About this exercise:
Write out the listing below exactly, beginning at its first line and ending with the line that contains "- decorative plate [786,233,816,285]".

Information:
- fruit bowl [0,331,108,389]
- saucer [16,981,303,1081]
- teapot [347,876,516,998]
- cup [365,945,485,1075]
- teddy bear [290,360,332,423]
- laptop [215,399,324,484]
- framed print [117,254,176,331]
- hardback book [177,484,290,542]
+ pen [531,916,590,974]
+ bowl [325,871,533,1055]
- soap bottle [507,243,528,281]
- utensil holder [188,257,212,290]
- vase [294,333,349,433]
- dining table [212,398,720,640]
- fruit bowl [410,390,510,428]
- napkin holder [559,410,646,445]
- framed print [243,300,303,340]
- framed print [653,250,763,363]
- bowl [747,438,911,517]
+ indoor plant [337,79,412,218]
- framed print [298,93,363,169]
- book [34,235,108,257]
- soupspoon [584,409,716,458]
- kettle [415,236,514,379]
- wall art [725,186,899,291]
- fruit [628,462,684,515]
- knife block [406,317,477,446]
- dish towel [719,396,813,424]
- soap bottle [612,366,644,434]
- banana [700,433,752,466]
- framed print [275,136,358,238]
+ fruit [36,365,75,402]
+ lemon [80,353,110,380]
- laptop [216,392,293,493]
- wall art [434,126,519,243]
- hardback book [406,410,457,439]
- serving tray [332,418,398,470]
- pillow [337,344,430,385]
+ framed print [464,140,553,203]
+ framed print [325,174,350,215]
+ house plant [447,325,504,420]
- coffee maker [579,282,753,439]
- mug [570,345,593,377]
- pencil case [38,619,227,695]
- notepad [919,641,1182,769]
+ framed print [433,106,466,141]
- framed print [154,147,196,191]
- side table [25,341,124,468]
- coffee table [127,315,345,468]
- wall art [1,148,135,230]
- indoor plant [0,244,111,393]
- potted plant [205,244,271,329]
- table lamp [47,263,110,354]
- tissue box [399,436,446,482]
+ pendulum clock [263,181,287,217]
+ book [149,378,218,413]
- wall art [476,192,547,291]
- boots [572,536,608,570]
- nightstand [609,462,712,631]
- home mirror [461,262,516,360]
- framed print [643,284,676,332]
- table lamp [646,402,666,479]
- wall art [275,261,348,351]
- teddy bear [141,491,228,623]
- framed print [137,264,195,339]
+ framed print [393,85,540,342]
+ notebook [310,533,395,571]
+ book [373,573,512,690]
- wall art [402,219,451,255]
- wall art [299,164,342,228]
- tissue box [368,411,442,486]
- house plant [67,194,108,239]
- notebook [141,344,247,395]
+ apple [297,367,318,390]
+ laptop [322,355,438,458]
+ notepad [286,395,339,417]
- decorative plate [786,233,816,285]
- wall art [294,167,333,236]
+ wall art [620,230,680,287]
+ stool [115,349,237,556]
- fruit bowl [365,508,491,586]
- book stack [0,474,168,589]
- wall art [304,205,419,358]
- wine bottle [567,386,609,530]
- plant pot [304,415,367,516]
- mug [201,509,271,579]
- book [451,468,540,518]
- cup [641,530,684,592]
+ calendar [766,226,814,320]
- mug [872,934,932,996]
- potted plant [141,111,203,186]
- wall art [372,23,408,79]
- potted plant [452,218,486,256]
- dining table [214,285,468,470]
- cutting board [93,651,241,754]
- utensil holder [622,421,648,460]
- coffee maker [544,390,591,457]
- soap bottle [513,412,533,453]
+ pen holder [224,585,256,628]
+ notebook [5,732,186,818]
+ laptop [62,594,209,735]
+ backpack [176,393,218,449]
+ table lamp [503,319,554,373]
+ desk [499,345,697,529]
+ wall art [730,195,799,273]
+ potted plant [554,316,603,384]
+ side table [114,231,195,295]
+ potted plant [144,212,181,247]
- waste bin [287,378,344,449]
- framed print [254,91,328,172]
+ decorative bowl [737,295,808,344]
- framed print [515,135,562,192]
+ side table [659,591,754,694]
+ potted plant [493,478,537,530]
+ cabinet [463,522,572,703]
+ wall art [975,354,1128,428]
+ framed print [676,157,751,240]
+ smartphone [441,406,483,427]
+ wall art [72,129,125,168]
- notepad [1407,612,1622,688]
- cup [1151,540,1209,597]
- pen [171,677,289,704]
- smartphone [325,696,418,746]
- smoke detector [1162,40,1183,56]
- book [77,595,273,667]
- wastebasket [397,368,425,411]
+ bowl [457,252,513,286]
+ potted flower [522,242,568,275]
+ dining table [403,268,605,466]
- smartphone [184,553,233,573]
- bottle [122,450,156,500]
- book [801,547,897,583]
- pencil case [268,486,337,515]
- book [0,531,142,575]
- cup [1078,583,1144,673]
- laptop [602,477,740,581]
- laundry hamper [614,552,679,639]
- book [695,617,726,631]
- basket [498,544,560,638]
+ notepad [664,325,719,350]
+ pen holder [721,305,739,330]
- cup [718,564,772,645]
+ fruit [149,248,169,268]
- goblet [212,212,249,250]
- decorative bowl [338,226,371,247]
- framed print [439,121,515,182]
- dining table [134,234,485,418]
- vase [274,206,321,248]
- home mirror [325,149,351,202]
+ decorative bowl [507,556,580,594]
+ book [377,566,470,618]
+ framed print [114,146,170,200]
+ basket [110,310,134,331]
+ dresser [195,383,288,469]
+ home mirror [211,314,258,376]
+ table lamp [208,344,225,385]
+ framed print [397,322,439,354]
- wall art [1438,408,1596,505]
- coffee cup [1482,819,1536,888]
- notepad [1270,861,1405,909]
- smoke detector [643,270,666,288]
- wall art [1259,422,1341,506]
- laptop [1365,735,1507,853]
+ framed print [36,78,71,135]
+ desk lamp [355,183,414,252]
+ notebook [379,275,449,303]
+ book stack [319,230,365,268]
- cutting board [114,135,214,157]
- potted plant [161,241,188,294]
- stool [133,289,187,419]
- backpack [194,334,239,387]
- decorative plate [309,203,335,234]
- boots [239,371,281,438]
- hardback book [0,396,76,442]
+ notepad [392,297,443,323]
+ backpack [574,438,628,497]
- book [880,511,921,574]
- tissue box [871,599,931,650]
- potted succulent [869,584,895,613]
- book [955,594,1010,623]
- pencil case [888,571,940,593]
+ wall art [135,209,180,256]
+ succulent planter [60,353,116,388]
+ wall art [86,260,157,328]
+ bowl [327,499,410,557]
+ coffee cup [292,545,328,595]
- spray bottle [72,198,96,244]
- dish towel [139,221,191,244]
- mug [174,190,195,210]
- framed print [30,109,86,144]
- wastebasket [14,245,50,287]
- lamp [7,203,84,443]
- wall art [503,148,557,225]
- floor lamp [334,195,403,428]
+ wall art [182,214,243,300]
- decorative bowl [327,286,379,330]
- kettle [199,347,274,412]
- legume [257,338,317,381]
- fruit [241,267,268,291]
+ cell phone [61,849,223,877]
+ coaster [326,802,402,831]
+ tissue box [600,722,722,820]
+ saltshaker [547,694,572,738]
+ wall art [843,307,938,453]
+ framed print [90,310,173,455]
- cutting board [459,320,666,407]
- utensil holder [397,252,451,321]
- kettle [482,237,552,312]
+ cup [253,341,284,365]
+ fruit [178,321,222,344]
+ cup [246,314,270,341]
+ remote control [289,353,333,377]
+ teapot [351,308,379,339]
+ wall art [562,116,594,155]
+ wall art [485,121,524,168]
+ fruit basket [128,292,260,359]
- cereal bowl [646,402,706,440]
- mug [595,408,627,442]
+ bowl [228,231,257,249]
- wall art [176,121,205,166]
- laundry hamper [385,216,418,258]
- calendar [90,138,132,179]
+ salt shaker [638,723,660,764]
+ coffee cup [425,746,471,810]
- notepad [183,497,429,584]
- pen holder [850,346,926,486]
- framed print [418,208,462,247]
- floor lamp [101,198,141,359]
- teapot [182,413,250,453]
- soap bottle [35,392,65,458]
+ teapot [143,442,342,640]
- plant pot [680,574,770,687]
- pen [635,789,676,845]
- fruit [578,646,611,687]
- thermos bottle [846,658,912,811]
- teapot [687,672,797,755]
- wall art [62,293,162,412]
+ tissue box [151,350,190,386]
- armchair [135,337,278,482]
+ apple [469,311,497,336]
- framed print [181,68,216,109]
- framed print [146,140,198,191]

Answer area:
- fruit bowl [0,331,108,389]
- saucer [16,981,303,1081]
- teapot [347,876,516,998]
- cup [365,945,485,1075]
- teddy bear [290,360,332,423]
- laptop [215,399,324,484]
- framed print [117,254,176,331]
- hardback book [177,484,290,542]
+ pen [531,916,590,974]
+ bowl [325,871,533,1055]
- soap bottle [507,243,528,281]
- utensil holder [188,257,212,290]
- vase [294,333,349,433]
- dining table [212,398,720,640]
- fruit bowl [410,390,510,428]
- napkin holder [559,410,646,445]
- framed print [243,300,303,340]
- framed print [653,250,763,363]
- bowl [747,438,911,517]
+ indoor plant [337,79,412,218]
- framed print [298,93,363,169]
- book [34,235,108,257]
- soupspoon [584,409,716,458]
- kettle [415,236,514,379]
- wall art [725,186,899,291]
- fruit [628,462,684,515]
- knife block [406,317,477,446]
- dish towel [719,396,813,424]
- soap bottle [612,366,644,434]
- banana [700,433,752,466]
- framed print [275,136,358,238]
+ fruit [36,365,75,402]
+ lemon [80,353,110,380]
- laptop [216,392,293,493]
- wall art [434,126,519,243]
- hardback book [406,410,457,439]
- serving tray [332,418,398,470]
- pillow [337,344,430,385]
+ framed print [464,140,553,203]
+ framed print [325,174,350,215]
+ house plant [447,325,504,420]
- coffee maker [579,282,753,439]
- mug [570,345,593,377]
- pencil case [38,619,227,695]
- notepad [919,641,1182,769]
+ framed print [433,106,466,141]
- framed print [154,147,196,191]
- side table [25,341,124,468]
- coffee table [127,315,345,468]
- wall art [1,148,135,230]
- indoor plant [0,244,111,393]
- potted plant [205,244,271,329]
- table lamp [47,263,110,354]
- tissue box [399,436,446,482]
+ pendulum clock [263,181,287,217]
+ book [149,378,218,413]
- wall art [476,192,547,291]
- boots [572,536,608,570]
- nightstand [609,462,712,631]
- home mirror [461,262,516,360]
- framed print [643,284,676,332]
- table lamp [646,402,666,479]
- wall art [275,261,348,351]
- teddy bear [141,491,228,623]
- framed print [137,264,195,339]
+ framed print [393,85,540,342]
+ notebook [310,533,395,571]
+ book [373,573,512,690]
- wall art [402,219,451,255]
- wall art [299,164,342,228]
- tissue box [368,411,442,486]
- house plant [67,194,108,239]
- notebook [141,344,247,395]
+ apple [297,367,318,390]
+ laptop [322,355,438,458]
+ notepad [286,395,339,417]
- decorative plate [786,233,816,285]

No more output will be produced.